Notices sorted by graduation date.

Sue R. Allen (Faculty) of New Haven, Conn., died Aug. 25, 2011. She was a graphic artist, independent scholar and a faculty member at the Rare Book School for 18 years. Among the longest-serving instructors at the Rare Book School since its founding at Columbia University in 1983, Ms. Allen inspired hundreds of librarians, conservators, book dealers and collectors as she taught them about the book bindings that became her passion.

Charles M. Heuchert (Faculty) of Waynesboro, Va., died Sept. 23, 2011. He was a retired professor at the Curry School of Education. After serving in the U.S. Air Force as a psychiatric social worker technician, stationed at the Air Force hospital in Wiesbaden, Germany, Mr. Heuchert attended the University of Michigan and Syracuse University. He began his higher education teaching career as a lecturer in special education at Syracuse in 1963 and held posts at the University of Michigan and Eastern Michigan University before joining the Curry School faculty in 1969 as an assistant professor. He remained at U.Va. for three decades before his retirement in 1998 as associate dean for undergraduate programs and licensure. Mr. Heuchert served as international president of the Council for Exceptional Children, president of the Virginia State Federation of the Council for Exceptional Children, and president and founder of the Virginia State Council for Children with Behavioral Disorders. Survivors include a son, Daniel N. Heuchert (Col ’86 L/M); a granddaughter, Michelle E. Heuchert (Col ’15 L/M); and a stepdaughter, Mary Scott Willoughby (Col ’93 L/M).

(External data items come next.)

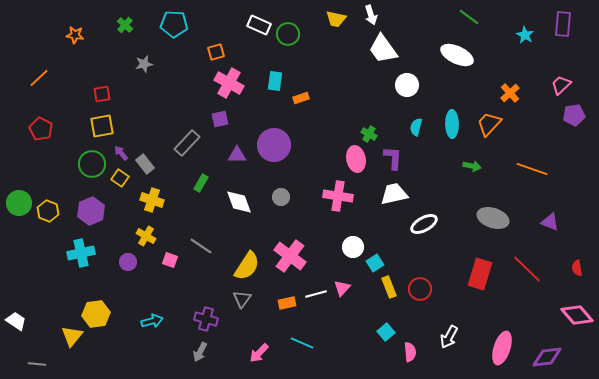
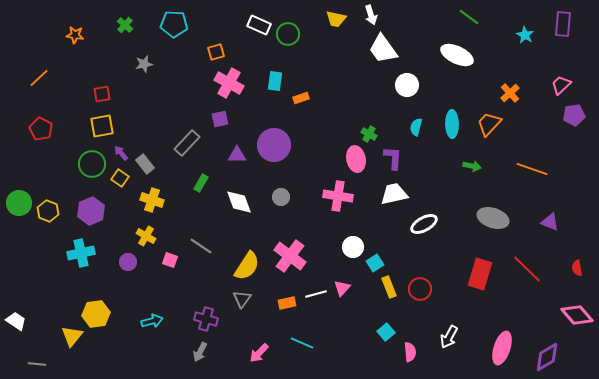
purple diamond at (547, 357): rotated 24 degrees counterclockwise
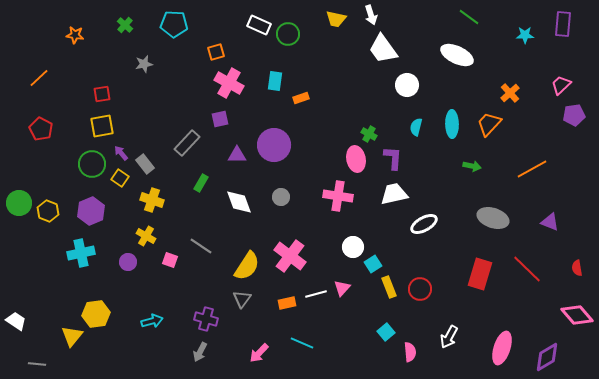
cyan star at (525, 35): rotated 30 degrees counterclockwise
orange line at (532, 169): rotated 48 degrees counterclockwise
cyan square at (375, 263): moved 2 px left, 1 px down
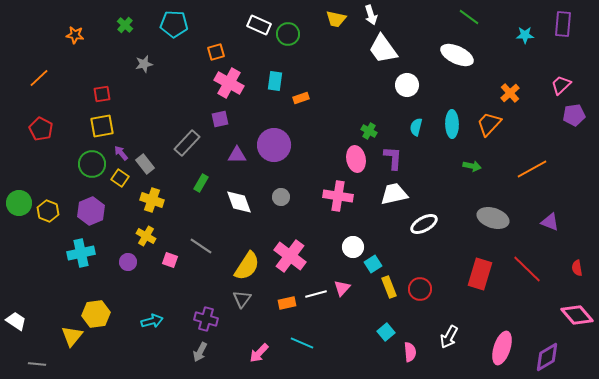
green cross at (369, 134): moved 3 px up
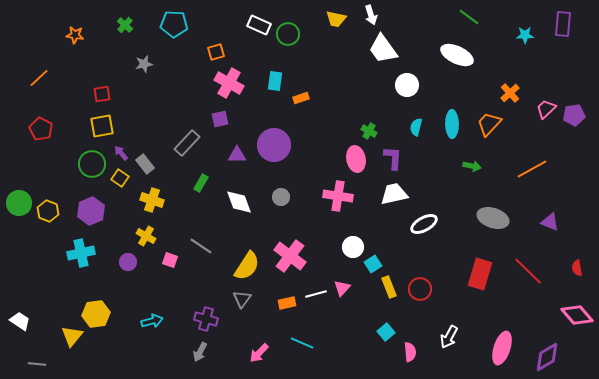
pink trapezoid at (561, 85): moved 15 px left, 24 px down
red line at (527, 269): moved 1 px right, 2 px down
white trapezoid at (16, 321): moved 4 px right
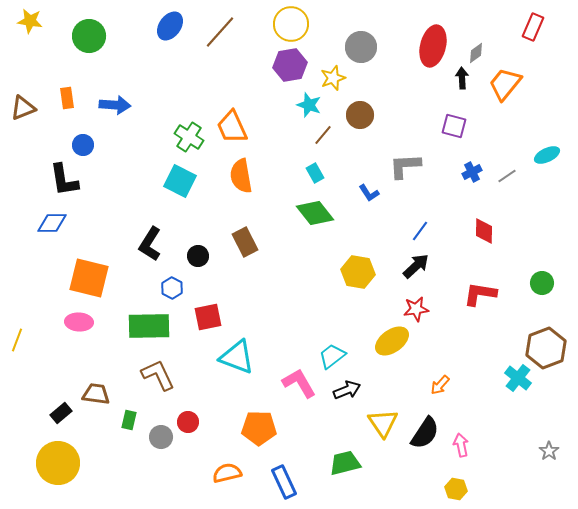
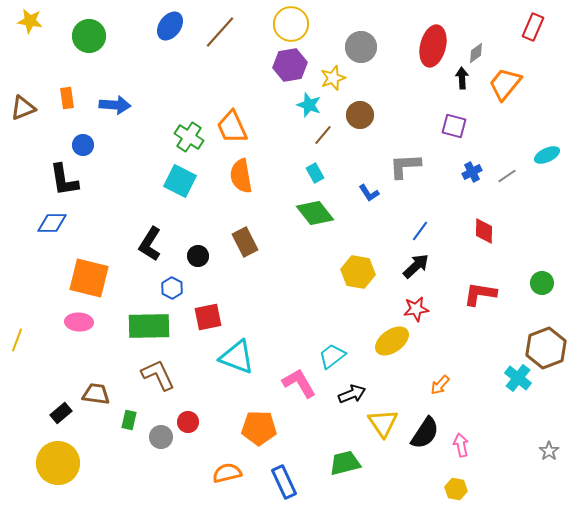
black arrow at (347, 390): moved 5 px right, 4 px down
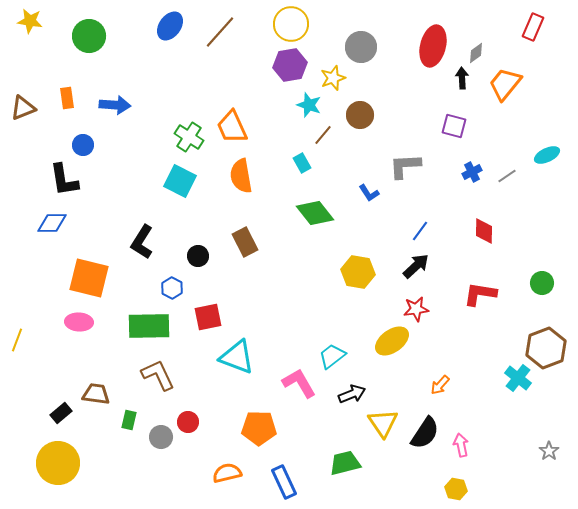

Ray Nelson (Faculty) of Charlottesville died Aug. 19, 2011. Mr. Nelson was an English professor and former dean of the College and Graduate School of Arts & Sciences at the University. He served in the U.S. Coast Guard from 1958 to 1962. In 1996, he was elected the William R. Kenan, Jr. Professor of English; the next year he moved to a newly created chair, the Arts & Sciences Professorship, which he held until his death. That professorship, thanks to an anonymous donor, will now become the Raymond J. Nelson Professorship. He received the Thomas Jefferson Award, U.Va.’s highest honor, at Fall Convocation in October 1999. Among his scholarly work, he edited and annotated a book of Melvin Tolson’s poetry, Harlem Gallery and Other Poems. Mr. Nelson also published Van Wyck Brooks: A Writer’s Life and Kenneth Patchen and American Mysticism, which won the Poetry Society of America’s Melville Cane Award as the best critical book of 1984 on American poetry. He also wrote numerous articles on other American writers, including Herman Melville, Chester Himes and Weldon Kees. In the 1990s, he studied photomicrography. An exhibition of his photomicrographs, Everything Up Close, was held in Fayerweather Hall in 1998. He was also a book collector and dealer. Survivors include a daughter, Sylvie Nelson Casper (Col ’82 L/M); and a granddaughter, Ariane L. Casper (Educ ’11 L/M).